# [TASK INSTRUCTIONS]
Leaving the pictures aside, return all of the data below exactly.

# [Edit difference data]
┄┄┄┄┄┄

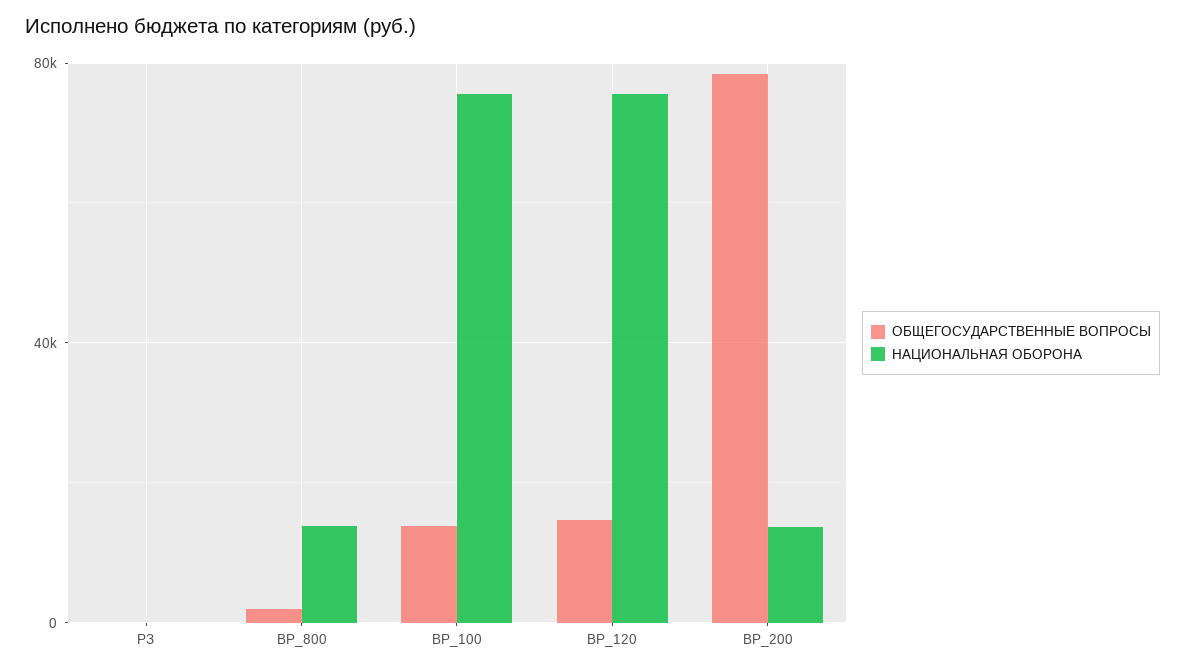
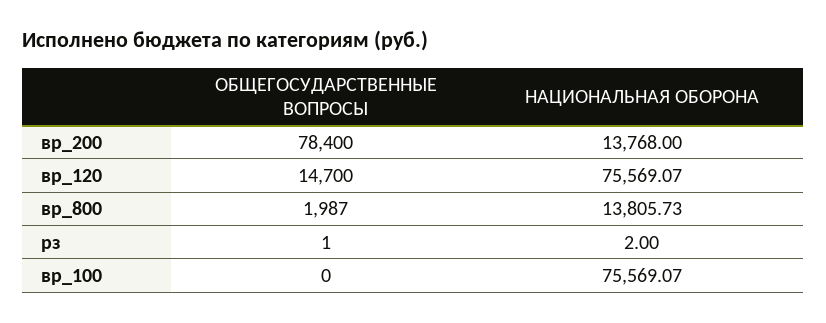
  {
    "ОБЩЕГОСУДАРСТВЕННЫЕ ВОПРОСЫ": {
      "РЗ": 1,
      "ВР_800": 1987,
-     "ВР_100": 15000,
+     "ВР_100": 0,
      "ВР_120": 14700,
      "ВР_200": 78400
    },
    "НАЦИОНАЛЬНАЯ ОБОРОНА": {
      "РЗ": 2,
      "ВР_800": 13805.73,
      "ВР_100": 75569.07,
      "ВР_120": 75569.07,
      "ВР_200": 13768
    }
  }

┄┄┄┄┄┄

# [RESULT FOR THIS EXERCISE]
  {
    "ОБЩЕГОСУДАРСТВЕННЫЕ ВОПРОСЫ": {
      "РЗ": 1,
      "ВР_800": 1987,
-     "ВР_100": 15000,
+     "ВР_100": 0,
      "ВР_120": 14700,
      "ВР_200": 78400
    },
    "НАЦИОНАЛЬНАЯ ОБОРОНА": {
      "РЗ": 2,
      "ВР_800": 13805.73,
      "ВР_100": 75569.07,
      "ВР_120": 75569.07,
      "ВР_200": 13768
    }
  }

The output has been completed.